* Start Selected extract *

Page MenuHomePhabricator

pagegenerators.py -match option
Open, MediumPublic

Description

Hello! It would be nice, if you add -match option to pagegenerators.py, that means that script will work only on pages which match some regexp.

Details

Reference
bz55078

Event Timeline

bzimport raised the priority of this task from to Needs Triage.Nov 22 2014, 2:18 AM
bzimport set Reference to bz55078.
bzimport added a subscriber: Unknown Object (????).
Legoktm created this task.Oct 5 2013, 4:20 AM

How would this be different than the "-regex" option that already exists?

  • status: open --> pending

-regex is used for replacement. How can we solve task such "replace text using some regex if article match some regex"?

  • status: pending --> open

do you expect sth like -requiretext:XYZ \(in combination with -regex\) which could be the opposite of -excepttext:XYZ, analogous to the existing -requiretitle vs -excepttitle ?

Yep, something like that.

jayvdb triaged this task as Medium priority.Jun 9 2015, 5:59 AM
jayvdb edited projects, added Pywikibot-replace.py, Pywikibot; removed Pywikibot-Scripts.
jayvdb set Security to None.
Omegat added a subscriber: Omegat.Jun 22 2015, 8:25 AM
binbot added a subscriber: binbot.Sep 4 2016, 12:32 PM

I know a workaround for this in compat, but that feature has not been ported to core yet. Hopefully will be soon...

(First round: use replace.py "someregex" "foobar" -save:something.txt, then do the actual replacements with -file:something.txt.

* End Selected extract *
* Start Recorded information *

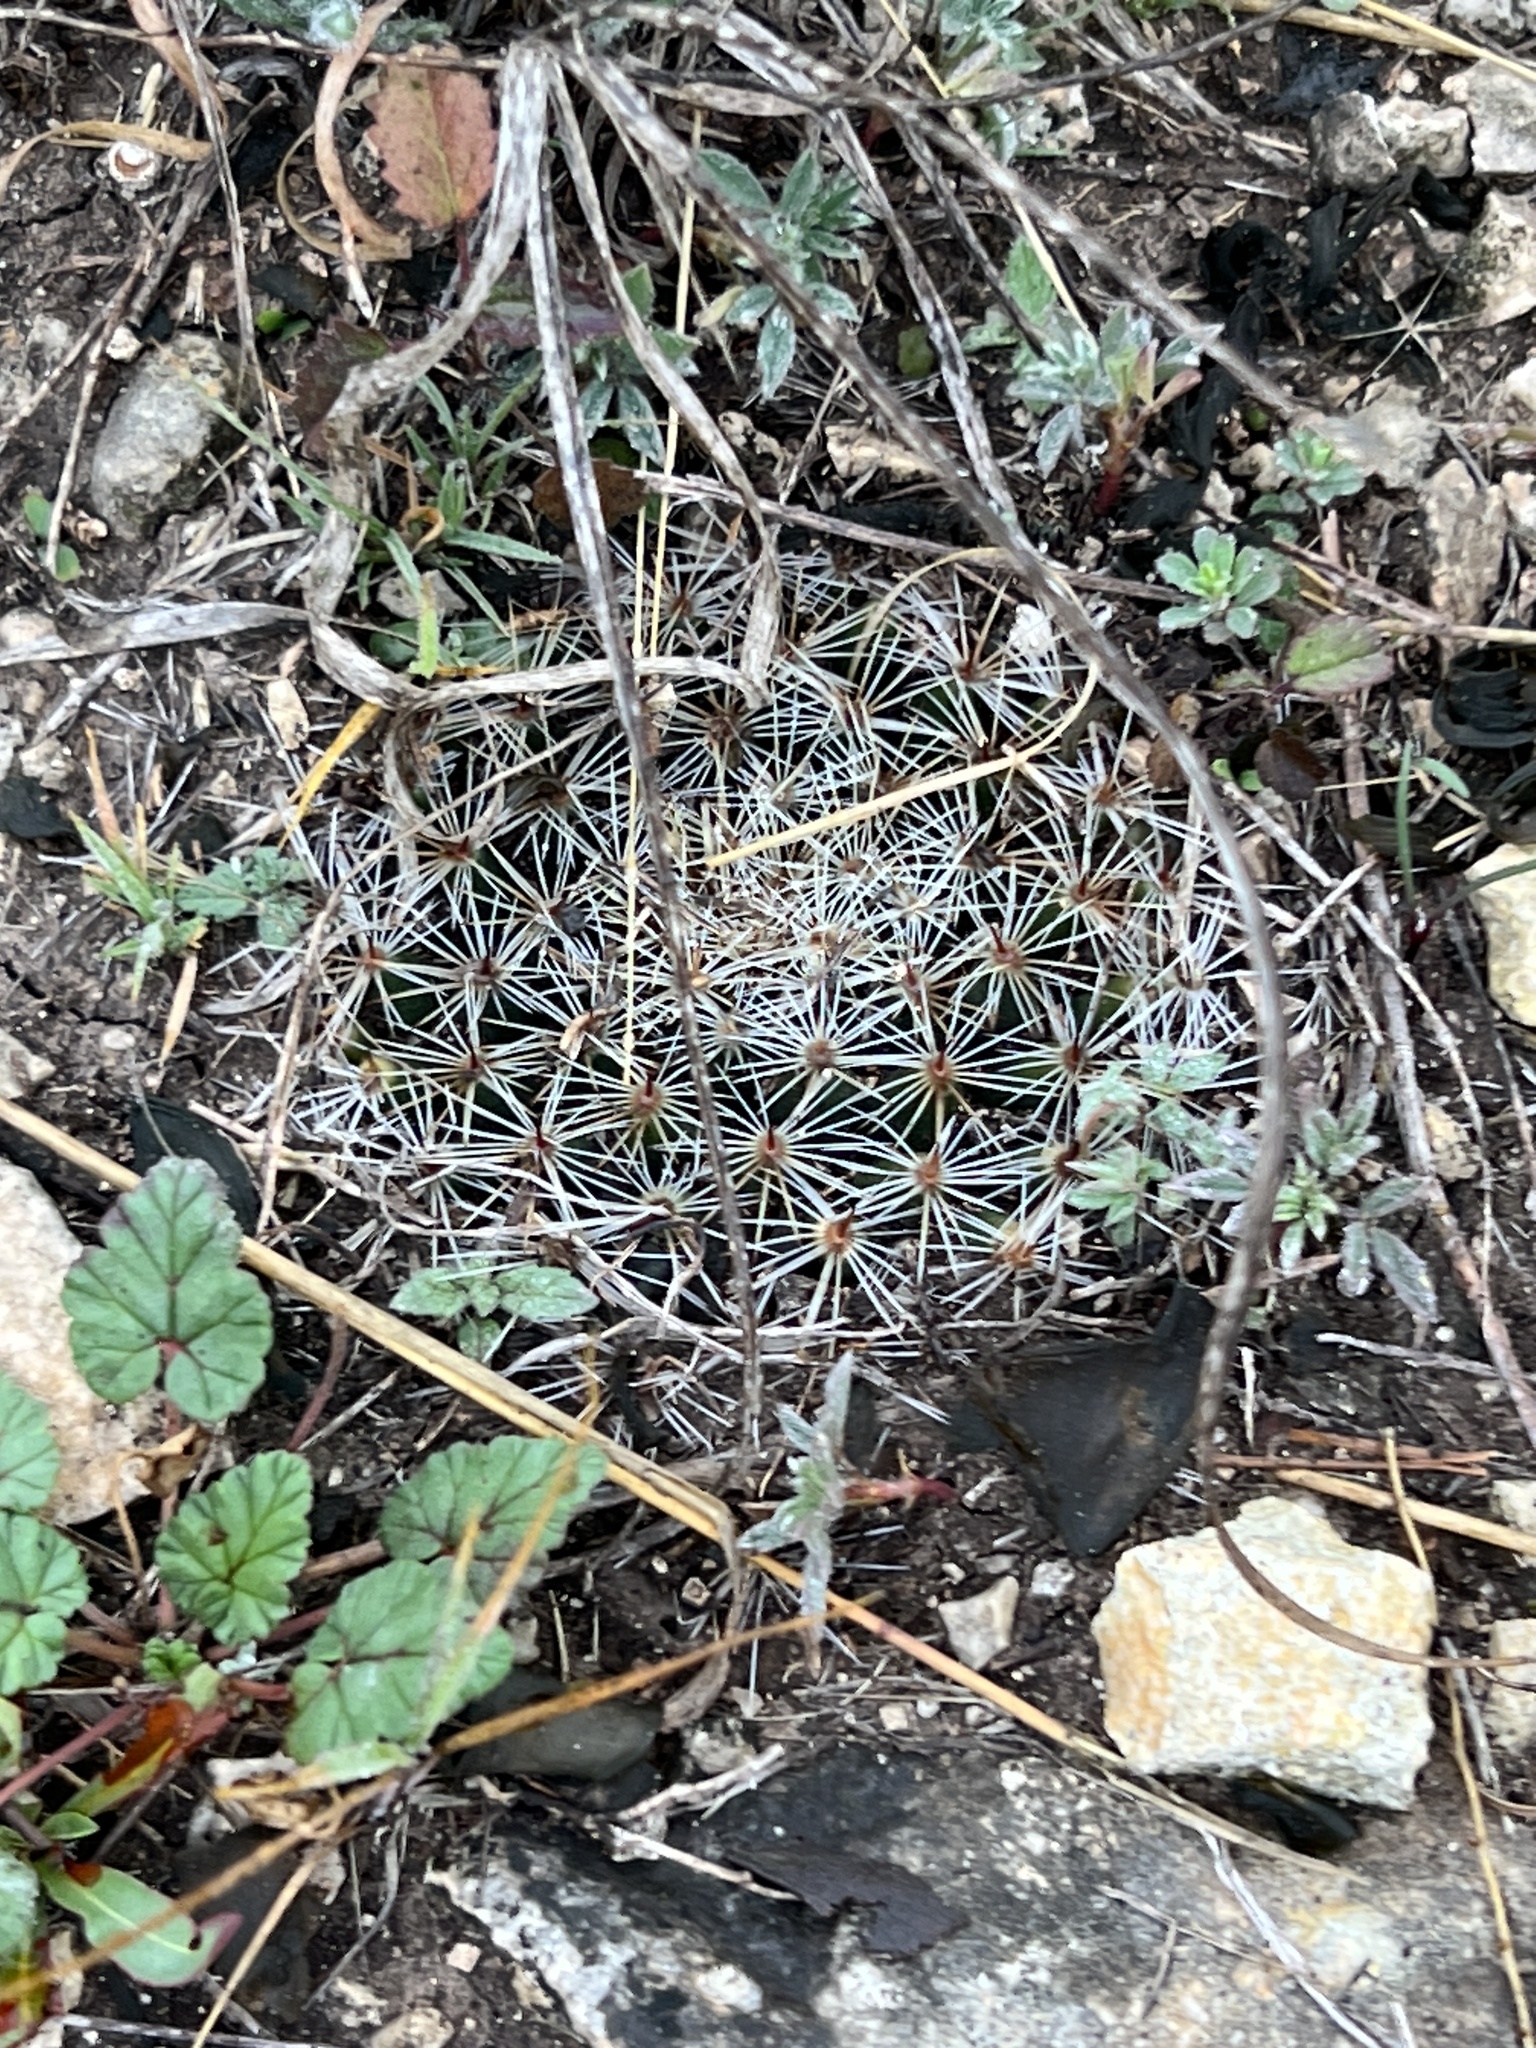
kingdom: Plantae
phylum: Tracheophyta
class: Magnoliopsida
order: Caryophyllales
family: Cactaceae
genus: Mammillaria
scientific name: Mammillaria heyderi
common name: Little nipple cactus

* End Recorded information *

Required task | Can you carry the Phabricator thread on adding a -match option to pagegenerators.py further, picking up right after its last line?

Final result |
As far as I can see, the -grep option provides this:

-grep             A regular expression that needs to match the article
                  otherwise the page won't be returned.
                  Multiple -grep:regexpr can be provided and the page will
                  be returned if content is matched by any of the regexpr
                  provided.
                  Case insensitive regular expressions will be used and
                  dot matches any character, including a newline.
Dvorapa added a subscriber: Dvorapa.EditedJun 10 2017, 5:09 PM

As far as I can see, the -grep option provides this:

-grep             A regular expression that needs to match the article
                  otherwise the page won't be returned.
                  Multiple -grep:regexpr can be provided and the page will
                  be returned if content is matched by any of the regexpr
                  provided.
                  Case insensitive regular expressions will be used and
                  dot matches any character, including a newline.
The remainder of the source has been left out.